Regarding the perception of the study subjects about the possibility of acquiring HIV, 45 (29,2%) reported being impossible. It should be emphasized that the simple knowledge about prevention of the HIV infection is not sufficient to reduce the vulnerability to the virus. This knowledge needs to be of interest to the individual, assimilated and put into practice, besides the availability of resources, such as educational actions and public policy programs on HIV/AIDS for the adoption of new sexual behaviors5.

The results of this study have shown a significant increase in condom use in the last few years, which is an outcome of the efforts of the official prevention programs of STDs/AIDS. On the other hand, the systematic differential of schooling in the condom use unveils the need for further reflection on policies on access to information about prevention actions targeted to people with lower education level. Similarly, it is necessary to deepen the discussion on actions aimed at increasing the consistent condom use, especially among most vulnerable populations, such as young women or those who reveal stable partnerships.

CONCLUSION

The conduction of this research in a motel showed that this place is privileged to reduce the possibility of recall bias, since it has questioned about the last sexual intercourse. The results of this study show that the majority of customers attending a motel in the city of Ipatinga, Minas Gerais State, reported condom use during vaginal and anal intercourses. It was observed that most of the sample was composed of young people, less than 30 years old, with early initiation of sexual life (in adolescence) and single.

It is highlighted as limitations of the study the fact that the collected data represent the reality of only one motel in a city of the countryside of Minas Gerais, which prevents external validity of this study. However, the study unveils multiple causes around the non-use of condoms, which makes individuals vulnerable to HIV/AIDS. The fact that the study show that the majority has no difficulty in proposing such use makes that the challenge for health care professionals is to encourage people to put into practice the knowledge that they hold.

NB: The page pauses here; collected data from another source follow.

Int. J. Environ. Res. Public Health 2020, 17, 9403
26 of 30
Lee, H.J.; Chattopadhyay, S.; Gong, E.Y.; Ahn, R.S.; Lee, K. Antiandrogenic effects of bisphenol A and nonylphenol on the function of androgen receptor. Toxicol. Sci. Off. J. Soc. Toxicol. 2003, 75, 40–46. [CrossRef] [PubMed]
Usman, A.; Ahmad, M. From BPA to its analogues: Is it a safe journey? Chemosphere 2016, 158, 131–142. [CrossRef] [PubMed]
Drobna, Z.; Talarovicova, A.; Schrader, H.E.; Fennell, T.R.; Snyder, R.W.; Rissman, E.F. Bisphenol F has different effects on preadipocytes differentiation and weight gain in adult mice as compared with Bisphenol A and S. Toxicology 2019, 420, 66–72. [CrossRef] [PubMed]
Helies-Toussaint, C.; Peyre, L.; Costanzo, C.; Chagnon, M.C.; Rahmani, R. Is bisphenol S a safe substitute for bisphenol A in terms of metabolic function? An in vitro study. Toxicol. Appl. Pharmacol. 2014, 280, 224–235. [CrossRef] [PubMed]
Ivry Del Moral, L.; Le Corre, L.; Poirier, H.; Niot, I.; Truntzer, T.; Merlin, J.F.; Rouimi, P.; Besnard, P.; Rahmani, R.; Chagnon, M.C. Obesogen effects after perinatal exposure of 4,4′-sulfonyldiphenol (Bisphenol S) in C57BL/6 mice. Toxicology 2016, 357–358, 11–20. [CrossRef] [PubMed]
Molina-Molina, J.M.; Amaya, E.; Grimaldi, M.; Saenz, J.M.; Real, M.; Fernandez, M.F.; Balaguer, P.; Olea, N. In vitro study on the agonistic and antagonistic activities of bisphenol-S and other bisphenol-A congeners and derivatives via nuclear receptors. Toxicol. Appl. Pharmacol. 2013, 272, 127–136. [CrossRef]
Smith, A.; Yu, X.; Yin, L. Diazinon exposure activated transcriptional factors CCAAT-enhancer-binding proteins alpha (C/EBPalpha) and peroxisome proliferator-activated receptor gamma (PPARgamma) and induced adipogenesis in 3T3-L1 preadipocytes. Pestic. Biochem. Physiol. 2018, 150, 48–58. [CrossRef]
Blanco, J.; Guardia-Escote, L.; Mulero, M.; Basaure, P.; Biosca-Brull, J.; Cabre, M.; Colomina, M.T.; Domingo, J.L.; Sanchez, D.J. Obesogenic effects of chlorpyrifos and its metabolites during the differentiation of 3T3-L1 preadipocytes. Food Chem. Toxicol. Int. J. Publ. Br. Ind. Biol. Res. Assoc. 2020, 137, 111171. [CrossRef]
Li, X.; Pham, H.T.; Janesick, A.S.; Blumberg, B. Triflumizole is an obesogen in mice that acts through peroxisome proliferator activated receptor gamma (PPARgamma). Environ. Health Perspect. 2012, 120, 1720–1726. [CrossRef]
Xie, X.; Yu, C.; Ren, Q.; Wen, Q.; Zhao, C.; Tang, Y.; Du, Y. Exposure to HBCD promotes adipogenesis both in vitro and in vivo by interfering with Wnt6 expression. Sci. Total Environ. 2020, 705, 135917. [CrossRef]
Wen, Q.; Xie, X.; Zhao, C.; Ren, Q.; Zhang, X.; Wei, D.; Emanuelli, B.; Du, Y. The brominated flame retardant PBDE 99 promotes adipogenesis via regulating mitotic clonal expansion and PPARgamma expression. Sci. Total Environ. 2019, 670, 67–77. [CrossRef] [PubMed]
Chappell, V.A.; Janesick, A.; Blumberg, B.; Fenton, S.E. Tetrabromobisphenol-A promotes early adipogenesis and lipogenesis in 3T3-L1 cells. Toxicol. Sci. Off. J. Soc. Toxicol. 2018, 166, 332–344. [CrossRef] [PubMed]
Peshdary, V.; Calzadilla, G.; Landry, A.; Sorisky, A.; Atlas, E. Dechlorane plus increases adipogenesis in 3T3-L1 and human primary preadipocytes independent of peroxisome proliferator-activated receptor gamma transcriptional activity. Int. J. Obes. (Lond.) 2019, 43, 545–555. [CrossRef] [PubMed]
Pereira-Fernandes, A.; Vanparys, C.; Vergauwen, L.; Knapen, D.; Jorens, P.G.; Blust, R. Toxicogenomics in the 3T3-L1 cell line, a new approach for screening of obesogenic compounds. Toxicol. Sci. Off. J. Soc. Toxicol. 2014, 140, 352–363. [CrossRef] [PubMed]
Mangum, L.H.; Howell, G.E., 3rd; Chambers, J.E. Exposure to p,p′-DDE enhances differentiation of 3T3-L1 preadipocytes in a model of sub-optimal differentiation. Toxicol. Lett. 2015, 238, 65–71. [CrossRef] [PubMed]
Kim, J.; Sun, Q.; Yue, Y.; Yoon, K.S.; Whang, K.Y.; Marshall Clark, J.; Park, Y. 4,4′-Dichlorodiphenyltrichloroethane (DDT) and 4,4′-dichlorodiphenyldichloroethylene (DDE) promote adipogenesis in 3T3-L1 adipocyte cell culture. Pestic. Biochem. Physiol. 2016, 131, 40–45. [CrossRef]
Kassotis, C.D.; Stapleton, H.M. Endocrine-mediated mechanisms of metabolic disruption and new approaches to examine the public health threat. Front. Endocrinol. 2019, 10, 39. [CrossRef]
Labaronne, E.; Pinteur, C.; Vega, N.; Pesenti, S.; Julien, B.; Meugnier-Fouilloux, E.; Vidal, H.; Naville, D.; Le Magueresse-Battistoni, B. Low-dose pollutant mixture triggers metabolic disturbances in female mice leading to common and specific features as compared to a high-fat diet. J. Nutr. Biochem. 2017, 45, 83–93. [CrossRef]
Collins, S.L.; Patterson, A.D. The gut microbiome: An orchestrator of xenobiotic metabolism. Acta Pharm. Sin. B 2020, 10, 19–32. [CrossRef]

Thus, it is suggested that the health care professionals act more assertively together with the Municipal Health Department of the municipalities, seeking to build and develop strategies, such as, for example, free distribution of condoms and booklets in establishments like motels, as well as performing educational activities about STDs prevention at all levels of health care, with a view to ensuring to the individual and the community a care of excellence in the prevention and control of this epidemic.